Robert Kubica: Dzisiaj prędkość bolidu była znacznie lepsza niż podczas trzeciej części wczorajszej sesji kwalifikacyjnej. Jestem zadowolony też z balansu. Miałem bardzo dobry start i udało mi się poprawić o dwie pozycje. Potem ścigałem się z Kimim Raikkonenem, jednak on zjechał do boksu później i udało mu się wyprzedzić mnie w pit stopie. Potem byłem trochę wolniejszy niż trzech kierowców przede mną, jednak jechałem szybciej niż reszta stawki. To było maksimum co mogłem dzisiaj osiągnąć...

Nick Heidfeld: Startując z dziewiątej pozycji nie spodziewałem sie niczego więcej, niż osiągnąłem. Piąte miejsce to najlepsze, co mogłem w tej sytuacji dzisiaj zdobyć. Zamierzałem na początku wyprzedzić Jarno Trullego i udało się zrealizować. Potem w pit stopach zyskałem jeszcze dwie pozycje. Po pierwszej części jechałem sam i pod koniec mogłem zmniejszyć obroty silnika.
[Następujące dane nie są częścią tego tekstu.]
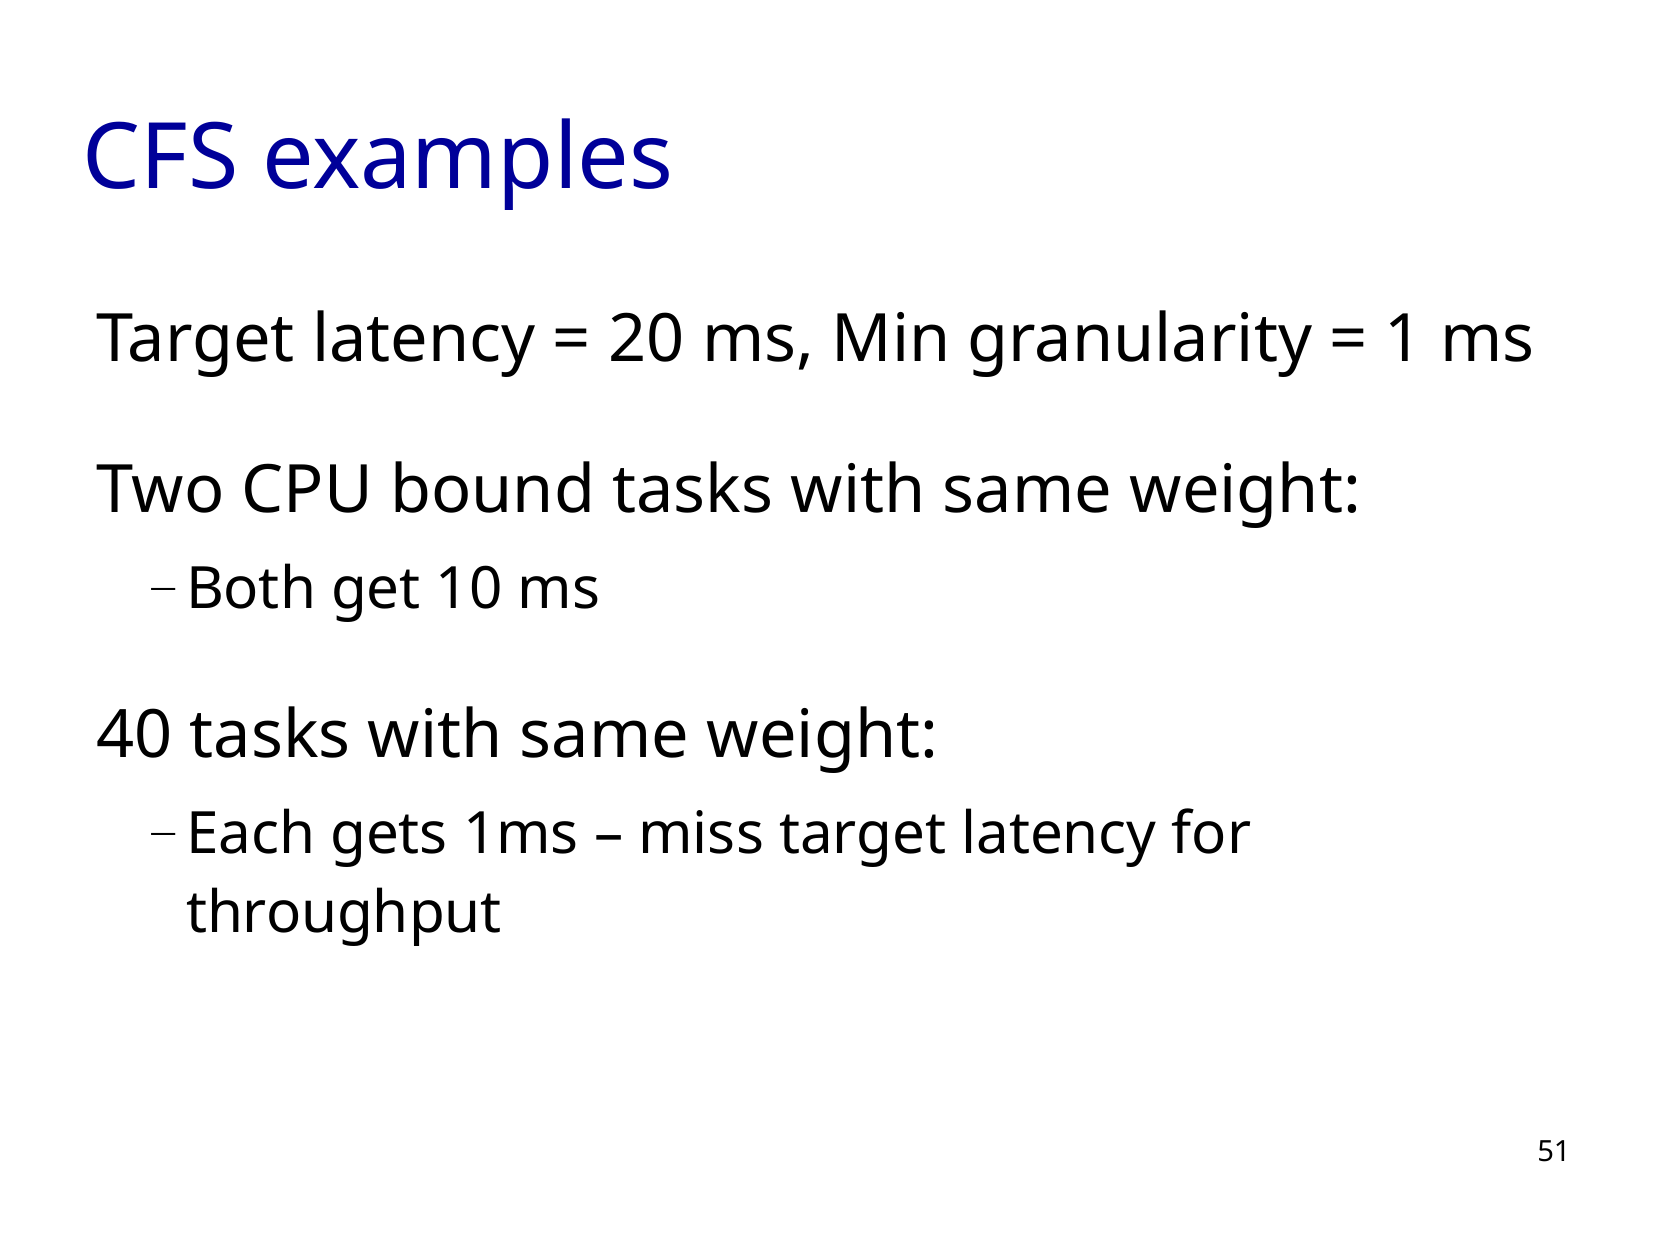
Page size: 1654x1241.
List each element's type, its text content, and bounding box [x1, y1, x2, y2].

title CFS examples [82, 49, 1571, 257]
list Target latency = 20 ms, Min granularity = 1 ms Two CPU bound tasks with same weight: Both get 10 ms 40 tasks with same weight: Each gets 1ms – miss target latency for throughput [60, 290, 1571, 1096]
Mario Theissen, dyrektor zespołu BMW Sauber: Biorąc pod uwagę nasze pozycje startowe – piątą i dziewiątą, jestem bardzo zadowolony z osiągniętego wyniku. Obaj kierowcy zyskali miejsca na starcie. Kimi Raikkonen wyprzedził Roberta podczas swojego pierwszego pit stopu, tak jak zresztą przypuszczaliśmy. Z drugiej strony Nick zdobył dwa miejsca podczas swojego pierwszego zjazdu na pit lane. Czwarta i piąta lokata oraz dziewięć punktów podkreśliły dzisiaj formę naszego zespołu.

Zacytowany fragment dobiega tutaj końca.